Année d’investissement
2023
Secteur
Détection d’actifs successoraux
LCB-FT
Fondateurs
Jean-Charles Chemin
Adelina Prokhorova
Eric Maïda
Née d’un besoin personnel devenu mission, Legapass simplifie et sécurise le notariat pour permettre à chaque notaire de se recentrer sur l’essentiel : son rôle de tiers de confiance au service du droit, des familles et des citoyens.
Comment est née Legapass, et quelle trajectoire a connu l’entreprise depuis sa création ?
De nos jours, chaque personne possède un patrimoine numérique de valeur, souvent doté d’une signification financière importante, accessible uniquement par elle-même. Ce patrimoine, qu’il soit administratif, sentimental, ou financier, est protégé par des identifiants et mots de passe.
Conscient de cette réalité, Legapass a été fondée sur une mission claire : assurer que, en cas de décès, les héritiers de nos clients puissent accéder et gérer ce patrimoine numérique sans que celui-ci doive être révélé de leur vivant.
La sécurisation de l’accès à ces données numériques est un défi majeur qui s’avère souvent hors de portée pour le grand public, principalement en raison de la complexité technique et des coûts financiers y afférents.
Pour faire face à cette problématique, nous avons d’abord conçu et développé notre premier produit : le coffre Legapass. Ce dernier assure une protection impénétrable des données sensibles et leur transmission après décès. Depuis sa création en 2021, l’entreprise s’est concentrée sur le développement et l’amélioration de ce coffre, franchissant des étapes clés en 2023, notamment en obtenant l’habilitation France Connect et en recevant la labellisation du Conseil Supérieur du Notariat. Ces réalisations attestent de l’excellence de nos processus et du sérieux de notre travail d’équipe.
Avec une levée de fonds de plus d’1 million d’euros en 2023, Legapass a poursuivi son expansion, en développant sa visibilité et en accélérant le développement de son produit.
En début d’année 2024, nous avons ainsi lancé notre deuxième produit, tout aussi novateur : le radar Legapass.
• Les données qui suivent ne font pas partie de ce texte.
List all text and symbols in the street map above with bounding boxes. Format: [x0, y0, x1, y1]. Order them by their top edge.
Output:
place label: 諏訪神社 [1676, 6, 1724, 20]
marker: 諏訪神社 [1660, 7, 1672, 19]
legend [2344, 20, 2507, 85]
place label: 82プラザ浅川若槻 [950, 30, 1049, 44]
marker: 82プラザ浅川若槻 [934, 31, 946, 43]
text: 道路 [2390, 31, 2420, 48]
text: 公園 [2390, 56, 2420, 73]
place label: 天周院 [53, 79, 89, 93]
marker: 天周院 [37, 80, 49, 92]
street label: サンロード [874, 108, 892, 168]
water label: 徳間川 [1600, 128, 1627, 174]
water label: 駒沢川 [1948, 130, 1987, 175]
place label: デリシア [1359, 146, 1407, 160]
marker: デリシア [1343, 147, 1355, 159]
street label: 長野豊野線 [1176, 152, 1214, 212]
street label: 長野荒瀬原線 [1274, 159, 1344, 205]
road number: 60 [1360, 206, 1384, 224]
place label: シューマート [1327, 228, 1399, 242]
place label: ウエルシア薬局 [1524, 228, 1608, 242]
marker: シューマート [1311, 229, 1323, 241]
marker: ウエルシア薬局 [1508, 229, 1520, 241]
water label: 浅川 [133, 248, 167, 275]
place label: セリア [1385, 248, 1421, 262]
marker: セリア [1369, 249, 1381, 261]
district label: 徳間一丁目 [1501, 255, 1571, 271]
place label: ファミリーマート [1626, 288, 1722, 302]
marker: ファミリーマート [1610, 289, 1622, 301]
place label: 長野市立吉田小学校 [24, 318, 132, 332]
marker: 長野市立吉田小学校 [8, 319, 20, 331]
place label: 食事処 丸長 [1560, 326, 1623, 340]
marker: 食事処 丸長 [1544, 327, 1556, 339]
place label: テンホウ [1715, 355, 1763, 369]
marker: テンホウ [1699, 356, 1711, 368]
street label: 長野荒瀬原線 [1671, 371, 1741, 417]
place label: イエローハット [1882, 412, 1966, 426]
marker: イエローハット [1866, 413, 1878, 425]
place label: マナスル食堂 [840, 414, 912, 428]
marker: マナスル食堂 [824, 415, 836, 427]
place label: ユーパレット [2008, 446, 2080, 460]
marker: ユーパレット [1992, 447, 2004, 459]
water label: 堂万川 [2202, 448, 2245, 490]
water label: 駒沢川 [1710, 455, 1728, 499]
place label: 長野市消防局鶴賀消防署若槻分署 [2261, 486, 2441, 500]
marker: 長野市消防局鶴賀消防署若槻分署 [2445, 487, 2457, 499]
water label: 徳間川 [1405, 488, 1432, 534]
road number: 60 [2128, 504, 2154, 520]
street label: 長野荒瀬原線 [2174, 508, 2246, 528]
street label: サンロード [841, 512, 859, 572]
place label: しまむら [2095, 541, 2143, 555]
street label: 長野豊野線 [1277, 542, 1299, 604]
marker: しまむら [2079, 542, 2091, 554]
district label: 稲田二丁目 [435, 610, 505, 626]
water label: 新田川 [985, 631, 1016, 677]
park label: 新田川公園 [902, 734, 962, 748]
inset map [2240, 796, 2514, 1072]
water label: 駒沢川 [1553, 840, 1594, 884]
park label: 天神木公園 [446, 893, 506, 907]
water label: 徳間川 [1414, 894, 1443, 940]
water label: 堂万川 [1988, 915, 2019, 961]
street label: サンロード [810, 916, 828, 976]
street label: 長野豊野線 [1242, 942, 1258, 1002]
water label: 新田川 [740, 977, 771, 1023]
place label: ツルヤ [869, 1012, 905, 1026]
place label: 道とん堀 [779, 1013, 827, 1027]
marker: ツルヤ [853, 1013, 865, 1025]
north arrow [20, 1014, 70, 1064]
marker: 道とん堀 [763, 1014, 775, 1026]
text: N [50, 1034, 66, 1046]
Ce dernier permet aux notaires de localiser plus efficacement des actifs dans le cadre des successions, tels que le patrimoine numérique (monnaies numériques ou autres investissements numériques…), immobilier ou sociétaire, en France ou à l’étranger.
Qu’est-ce qui vous a motivé à choisir ADNEXUS comme partenaire financier ?
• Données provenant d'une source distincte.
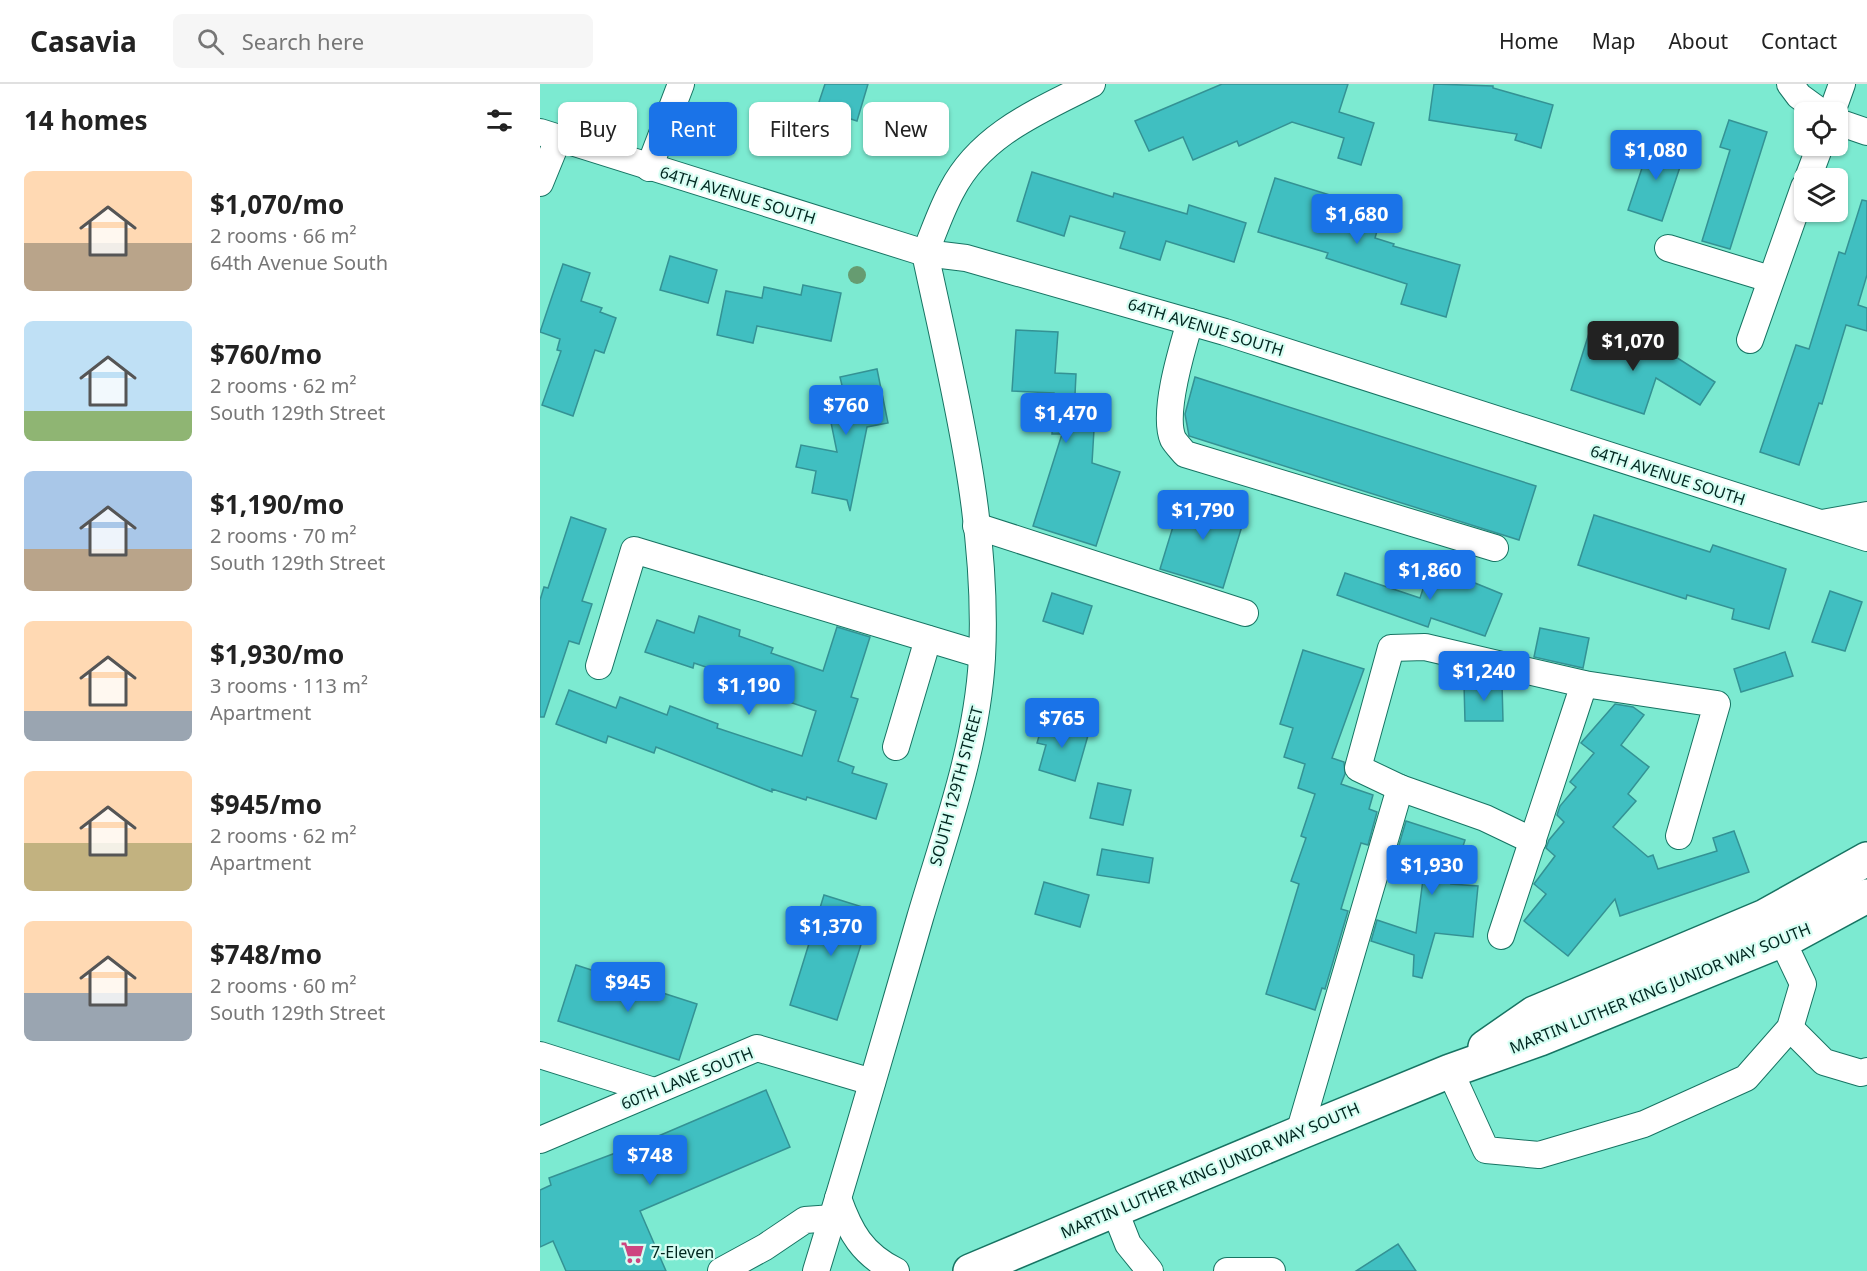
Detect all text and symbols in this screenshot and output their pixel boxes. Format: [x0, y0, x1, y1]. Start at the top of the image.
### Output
search box [173, 14, 593, 68]
text: Casavia [30, 22, 137, 60]
icon: search [194, 25, 227, 58]
text: Search here [242, 26, 364, 56]
text: Home [1499, 27, 1559, 55]
text: Map [1592, 27, 1635, 55]
text: About [1668, 27, 1728, 55]
text: Contact [1761, 27, 1837, 55]
text: 14 homes [24, 102, 148, 138]
chip: Buy [558, 102, 637, 156]
chip: Rent [649, 102, 737, 156]
chip: Filters [749, 102, 851, 156]
chip: New [863, 102, 949, 156]
map controls [1794, 102, 1848, 222]
button: locate [1794, 102, 1848, 156]
icon: filters [483, 104, 516, 137]
pin: $1,080 [1607, 130, 1705, 181]
text: $1,080 [1625, 136, 1687, 163]
street label: 64TH AVENUE SOUTH [657, 161, 819, 229]
button: layers [1794, 168, 1848, 222]
text: $1,070/mo [210, 186, 344, 222]
pin: $1,680 [1308, 194, 1406, 245]
icon: home [72, 195, 144, 267]
text: $1,680 [1326, 200, 1388, 227]
text: 2 rooms · 66 m² [210, 222, 357, 249]
text: 64th Avenue South [210, 249, 388, 276]
street label: 64TH AVENUE SOUTH [1125, 293, 1287, 361]
pin: $1,070 [1584, 321, 1682, 372]
text: $1,070 [1602, 327, 1664, 354]
text: $760/mo [210, 336, 322, 372]
icon: home [72, 345, 144, 417]
text: 2 rooms · 62 m² [210, 372, 357, 399]
pin: $760 [810, 385, 882, 436]
text: $760 [823, 391, 869, 418]
pin: $1,470 [1017, 393, 1115, 444]
text: South 129th Street [210, 399, 385, 426]
text: $1,470 [1035, 399, 1097, 426]
street label: 64TH AVENUE SOUTH [1588, 440, 1748, 510]
text: $1,190/mo [210, 486, 344, 522]
pin: $1,790 [1154, 490, 1252, 541]
icon: home [72, 495, 144, 567]
text: $1,790 [1172, 496, 1234, 523]
text: 2 rooms · 70 m² [210, 522, 357, 549]
text: South 129th Street [210, 549, 385, 576]
pin: $1,860 [1381, 550, 1479, 601]
text: $1,860 [1399, 556, 1461, 583]
text: $1,930/mo [210, 636, 344, 672]
icon: home [72, 645, 144, 717]
pin: $1,240 [1435, 651, 1533, 702]
text: $1,240 [1453, 657, 1515, 684]
pin: $1,190 [700, 665, 798, 716]
text: $1,190 [718, 671, 780, 698]
text: 3 rooms · 113 m² [210, 672, 368, 699]
pin: $765 [1026, 698, 1098, 749]
text: Apartment [210, 699, 311, 726]
street label: SOUTH 129TH STREET [924, 704, 988, 868]
text: $765 [1039, 704, 1085, 731]
text: $945/mo [210, 786, 322, 822]
icon: home [72, 795, 144, 867]
text: 2 rooms · 62 m² [210, 822, 357, 849]
pin: $1,930 [1383, 845, 1481, 896]
text: Apartment [210, 849, 311, 876]
text: $1,930 [1401, 851, 1463, 878]
pin: $1,370 [782, 906, 880, 957]
text: $1,370 [800, 912, 862, 939]
street label: MARTIN LUTHER KING JUNIOR WAY SOUTH [1506, 917, 1814, 1059]
text: $748/mo [210, 936, 322, 972]
icon: home [72, 945, 144, 1017]
pin: $945 [592, 962, 664, 1013]
text: $945 [605, 968, 651, 995]
text: 2 rooms · 60 m² [210, 972, 357, 999]
text: South 129th Street [210, 999, 385, 1026]
street label: 60TH LANE SOUTH [618, 1041, 756, 1115]
street label: MARTIN LUTHER KING JUNIOR WAY SOUTH [1057, 1097, 1363, 1243]
pin: $748 [614, 1135, 686, 1186]
text: $748 [627, 1141, 673, 1168]
supermarket icon: 7-Eleven [620, 1239, 646, 1265]
place label: 7-Eleven [651, 1241, 714, 1263]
Au fil de nos échanges avec ADNEXUS, et alors même que n’avions pas identifié le marché du notariat comme étant une priorité de développement, nous avons pris conscience du potentiel de synergies qui résidait entre notre expertise technologique et la parfaite connaissance du secteur notarial que possèdent les équipes du fonds.
ADNEXUS s’est révélé être un partenaire clé pour nous aider à comprendre les besoins métier spécifiques et à adapter notre produit, en l’occurrence le radar LEGAPASS, aux exigences de la profession notariale. Leur expertise dans l’écosystème notarial a été essentielle pour réussir notre intégration dans ce marché.
Au quotidien, nous bénéficions d’un soutien continu d’ADNEXUS grâce à nos réunions hebdomadaires avec les équipes qui nous apportent un accompagnement stratégique, tout en nous appuyant sur le plan logistique et en nous donnant accès à leur réseau.
Quelle est votre ambition sur le marché notarial ?
Les notaires traitent aujourd’hui environ 300 000 successions par an en France. Pourtant, la localisation de certains actifs reste parfois complexe. Avec notre radar LEGAPASS, nous offrons à ces notaires la possibilité de s’équiper avec les meilleurs outils disponibles pour pouvoir mener à bien leurs recherches patrimoniales de manière plus efficace. En interrogeant de multiples sources de données, notre radar permet non seulement d’améliorer l’efficacité de leur travail, mais aussi de renforcer leur protection juridique vis-à-vis de leurs clients.
En ajoutant notre service de récupération d’actifs, en particulier pour les cryptomonnaies, nous offrons une capacité sans précédent aux notaires pour identifier et sécuriser ces actifs numériques souvent difficiles à retracer.
Ces actifs non identifiés, représentent un potentiel financier considérable, tant pour les successeurs que pour les finances publiques et par extension pour l’économie française.